======== Records to process ========

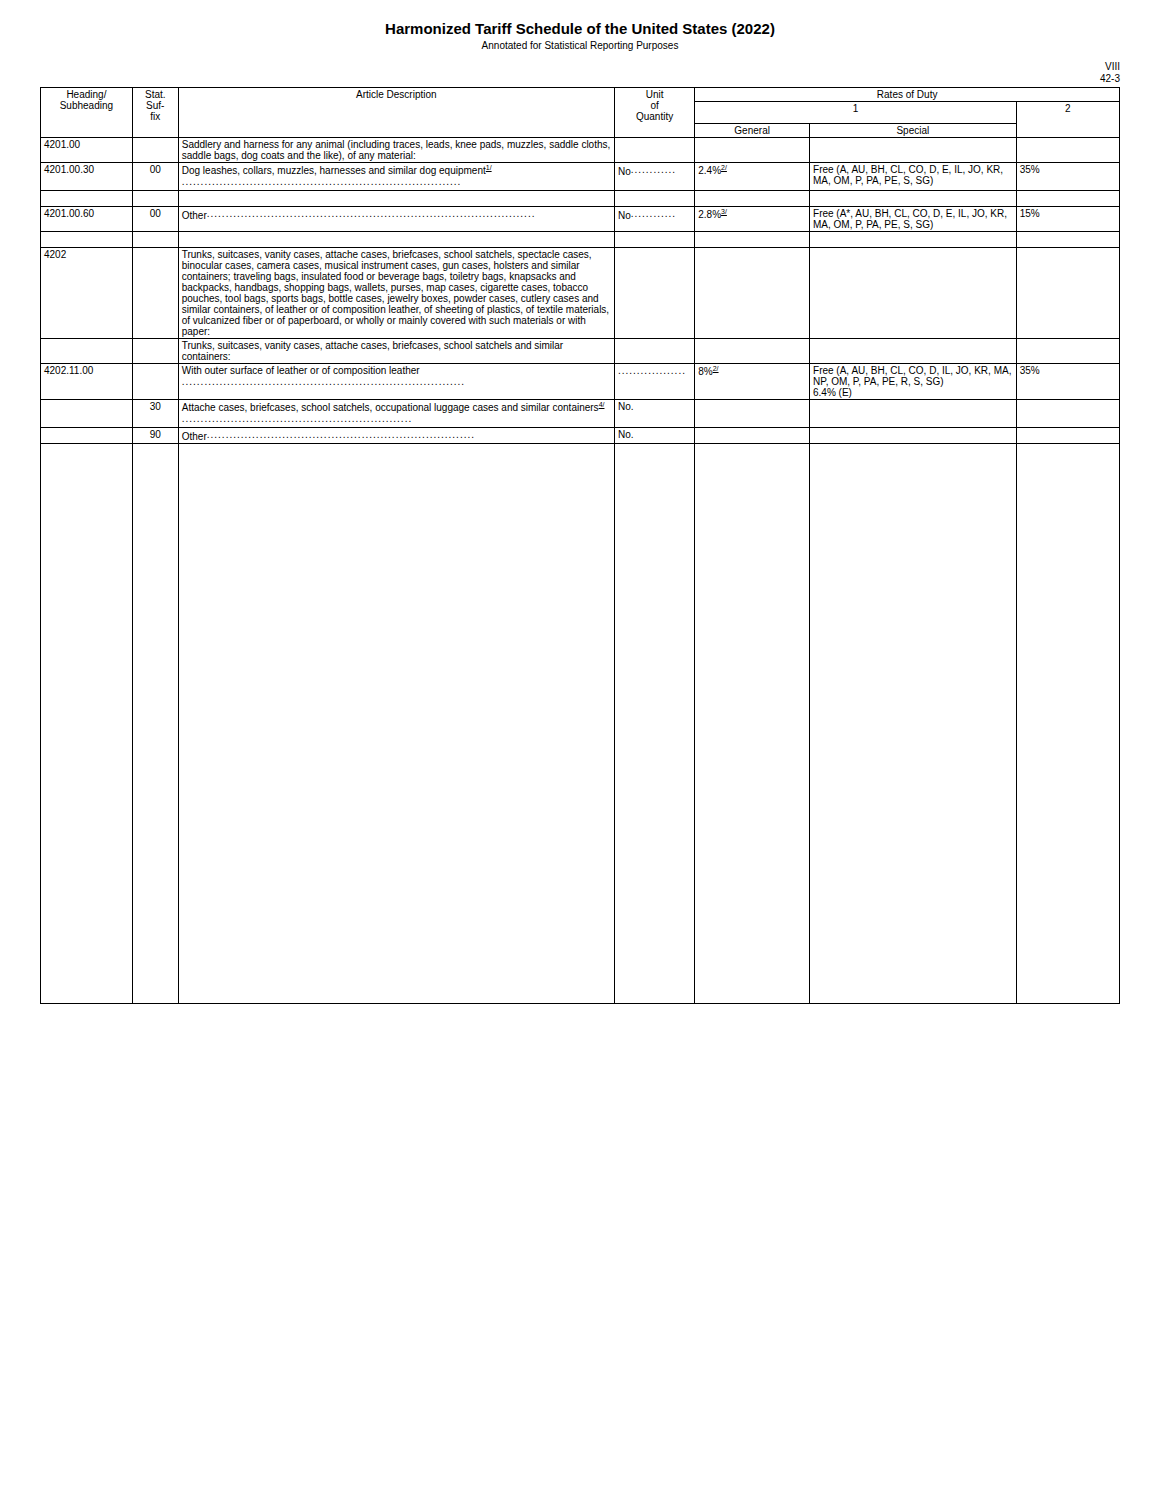Harmonized Tariff Schedule of the United States (2022)
Annotated for Statistical Reporting Purposes
VIII
42-3
| Heading/ Subheading | Stat. Suf- fix | Article Description | Unit of Quantity | Rates of Duty |
| --- | --- | --- | --- | --- |
| 1 | 2 |
| | | | | General | Special |
| 4201.00 | | Saddlery and harness for any animal (including traces, leads, knee pads, muzzles, saddle cloths, saddle bags, dog coats and the like), of any material: | | | | |
| 4201.00.30 | 00 | Dog leashes, collars, muzzles, harnesses and similar dog equipment 1/ .......................................................................... | No ............ | 2.4% 2/ | Free (A, AU, BH, CL, CO, D, E, IL, JO, KR, MA, OM, P, PA, PE, S, SG) | 35% |
| 4201.00.60 | 00 | Other ....................................................................................... | No ............ | 2.8% 3/ | Free (A*, AU, BH, CL, CO, D, E, IL, JO, KR, MA, OM, P, PA, PE, S, SG) | 15% |
| 4202 | | Trunks, suitcases, vanity cases, attache cases, briefcases, school satchels, spectacle cases, binocular cases, camera cases, musical instrument cases, gun cases, holsters and similar containers; traveling bags, insulated food or beverage bags, toiletry bags, knapsacks and backpacks, handbags, shopping bags, wallets, purses, map cases, cigarette cases, tobacco pouches, tool bags, sports bags, bottle cases, jewelry boxes, powder cases, cutlery cases and similar containers, of leather or of composition leather, of sheeting of plastics, of textile materials, of vulcanized fiber or of paperboard, or wholly or mainly covered with such materials or with paper: | | | | |
| | | Trunks, suitcases, vanity cases, attache cases, briefcases, school satchels and similar containers: | | | | |
| 4202.11.00 | | With outer surface of leather or of composition leather ........................................................................... | .................. | 8% 2/ | Free (A, AU, BH, CL, CO, D, IL, JO, KR, MA, NP, OM, P, PA, PE, R, S, SG) 6.4% (E) | 35% |
| | 30 | Attache cases, briefcases, school satchels, occupational luggage cases and similar containers 4/ ............................................................. | No. | | | |
| | 90 | Other ....................................................................... | No. | | | |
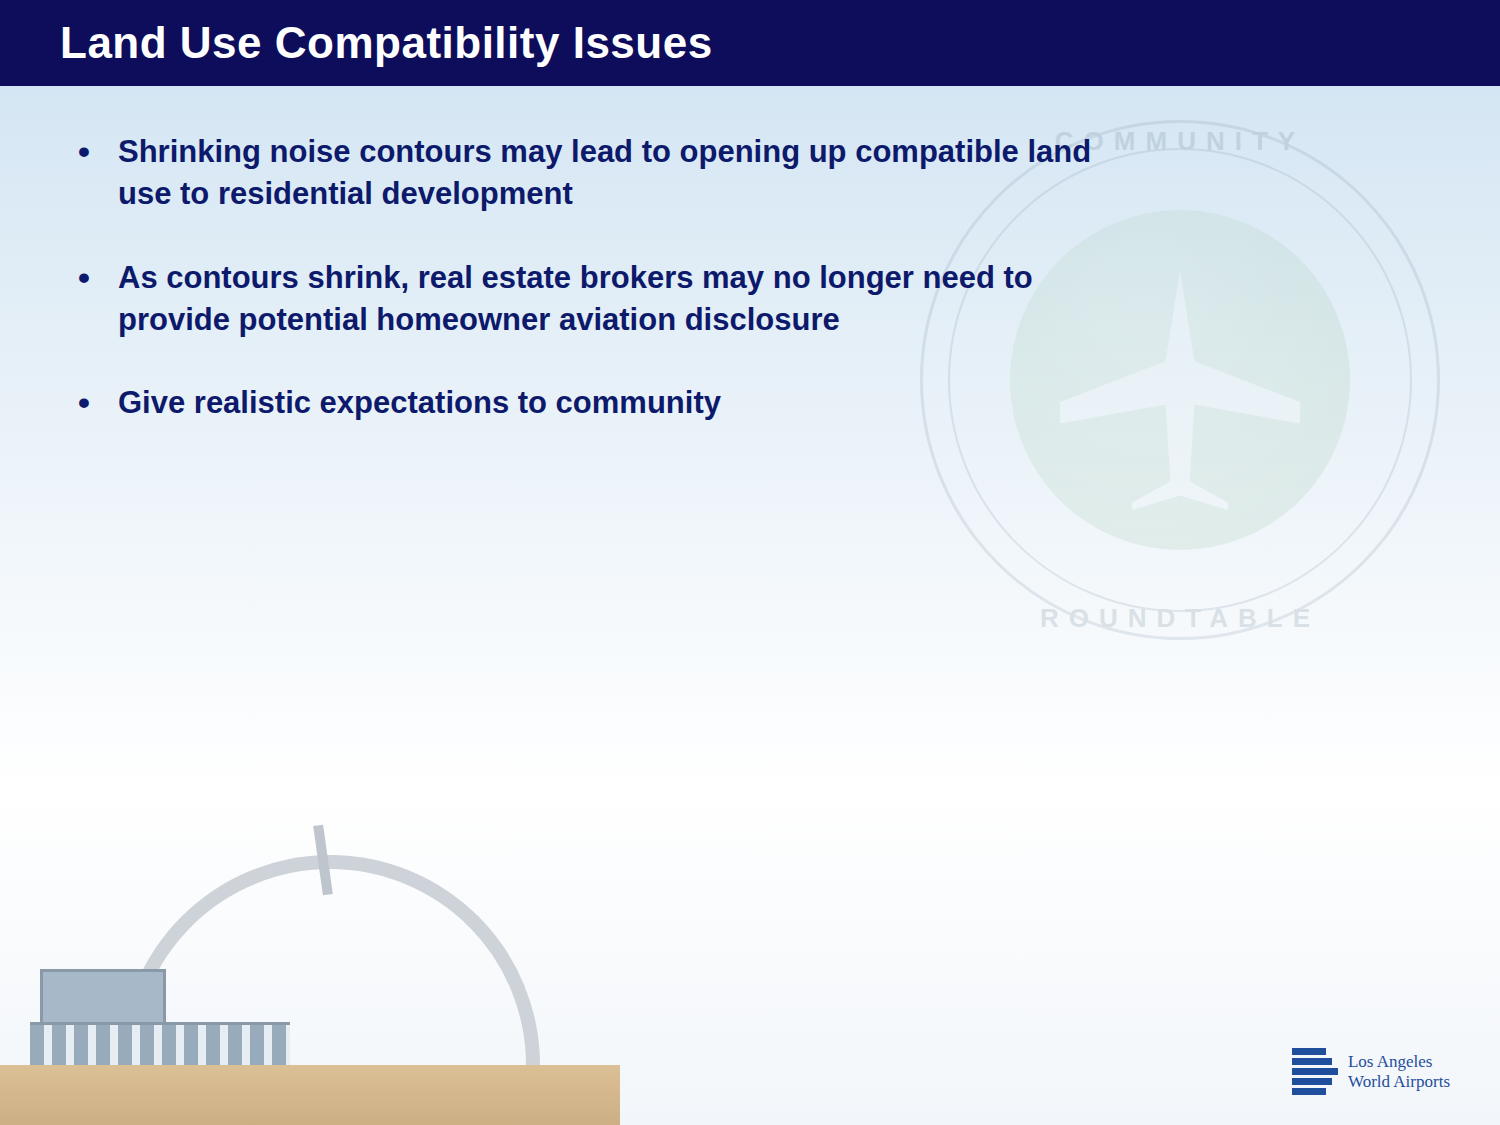Land Use Compatibility Issues
COMMUNITY
ROUNDTABLE
Shrinking noise contours may lead to opening up compatible land use to residential development
As contours shrink, real estate brokers may no longer need to provide potential homeowner aviation disclosure
Give realistic expectations to community
Los Angeles
World Airports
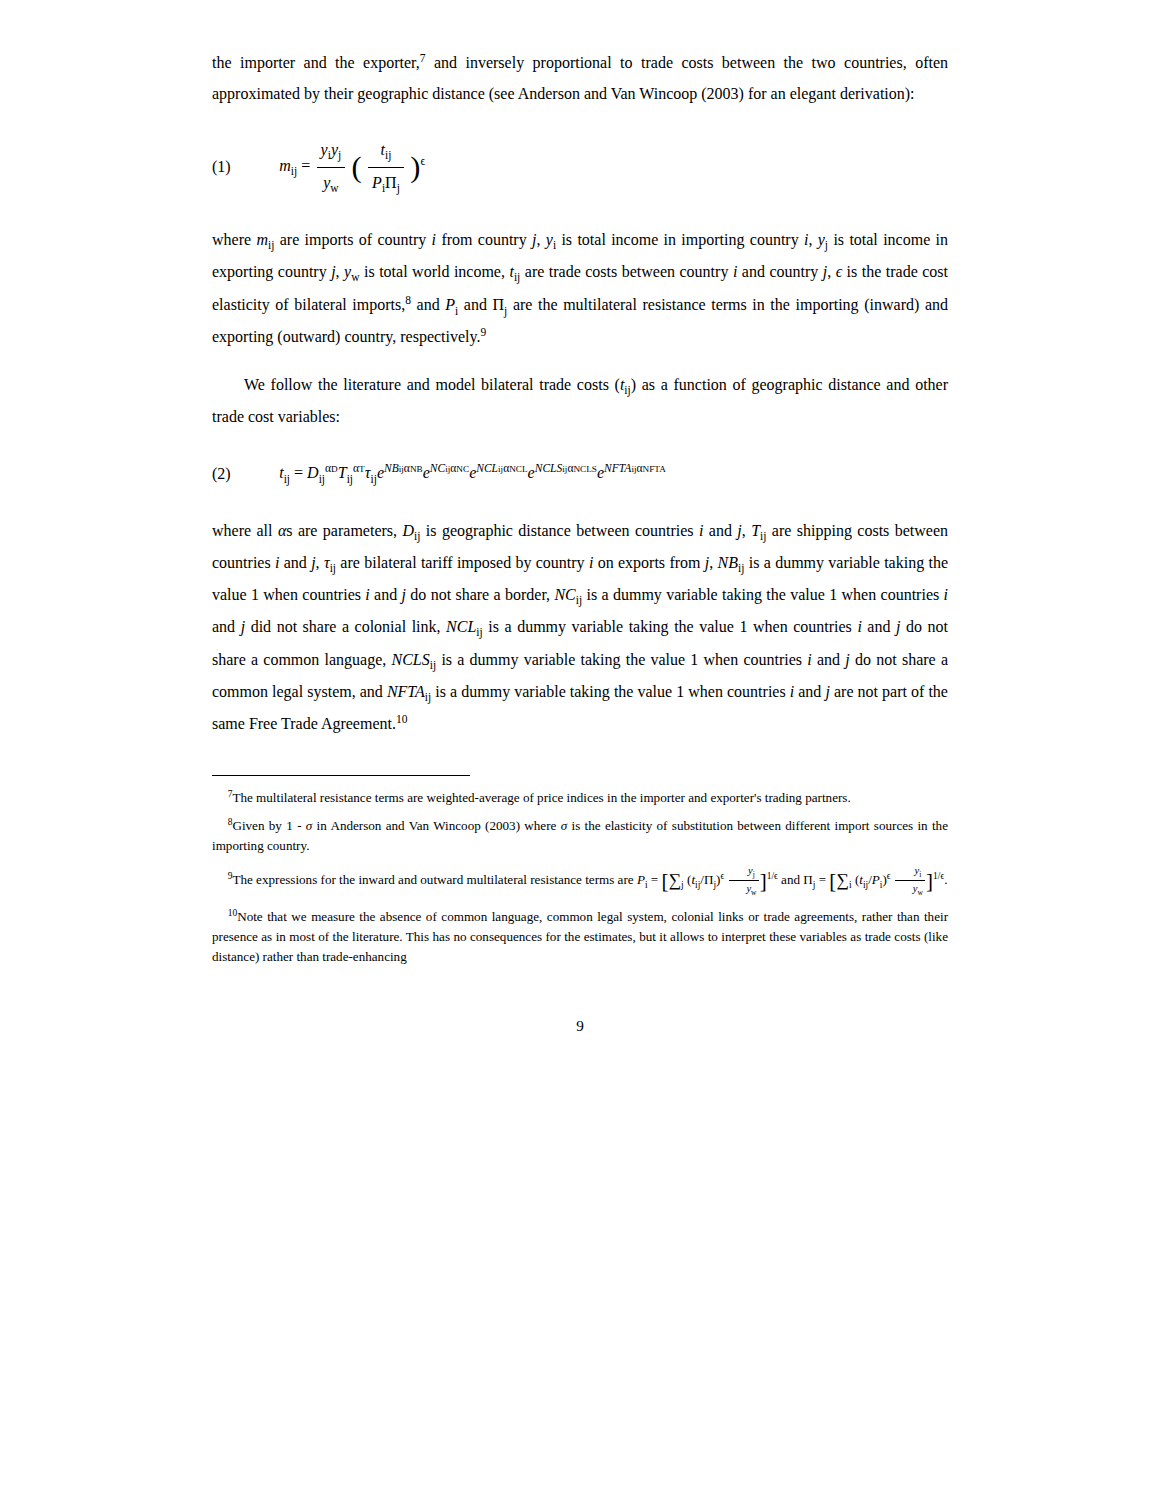the importer and the exporter,7 and inversely proportional to trade costs between the two countries, often approximated by their geographic distance (see Anderson and Van Wincoop (2003) for an elegant derivation):
(1) mij = yiyj yw ( tij Pi Πj ) ϵ
where mij are imports of country i from country j, yi is total income in importing country i, yj is total income in exporting country j, yw is total world income, tij are trade costs between country i and country j, ϵ is the trade cost elasticity of bilateral imports,8 and Pi and Πj are the multilateral resistance terms in the importing (inward) and exporting (outward) country, respectively.9
We follow the literature and model bilateral trade costs (tij) as a function of geographic distance and other trade cost variables:
(2) tij = Dij αD Tij αT τij eNB ijαNB eNC ijαNC eNCL ijαNCL eNCLS ijαNCLS eNFTA ijαNFTA
where all αs are parameters, Dij is geographic distance between countries i and j, Tij are shipping costs between countries i and j, τij are bilateral tariff imposed by country i on exports from j, NB ij is a dummy variable taking the value 1 when countries i and j do not share a border, NC ij is a dummy variable taking the value 1 when countries i and j did not share a colonial link, NCL ij is a dummy variable taking the value 1 when countries i and j do not share a common language, NCLS ij is a dummy variable taking the value 1 when countries i and j do not share a common legal system, and NFTA ij is a dummy variable taking the value 1 when countries i and j are not part of the same Free Trade Agreement.10
7 The multilateral resistance terms are weighted-average of price indices in the importer and exporter's trading partners.
8 Given by 1 - σ in Anderson and Van Wincoop (2003) where σ is the elasticity of substitution between different import sources in the importing country.
9 The expressions for the inward and outward multilateral resistance terms are Pi = [∑j (tij/Πj)ϵ yj yw] 1/ϵ and Πj = [∑i (tij/Pi)ϵ yi yw] 1/ϵ.
10 Note that we measure the absence of common language, common legal system, colonial links or trade agreements, rather than their presence as in most of the literature. This has no consequences for the estimates, but it allows to interpret these variables as trade costs (like distance) rather than trade-enhancing
9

========

> **What you will do**
Copy, exactly and only, the lines above that begin with the one containing "8 Given by 1" and finish with the one containing "9 The expressions".

> **Solution below**
8 Given by 1 - σ in Anderson and Van Wincoop (2003) where σ is the elasticity of substitution between different import sources in the importing country.
9 The expressions for the inward and outward multilateral resistance terms are Pi = [∑j (tij/Πj)ϵ yj yw] 1/ϵ and Πj = [∑i (tij/Pi)ϵ yi yw] 1/ϵ.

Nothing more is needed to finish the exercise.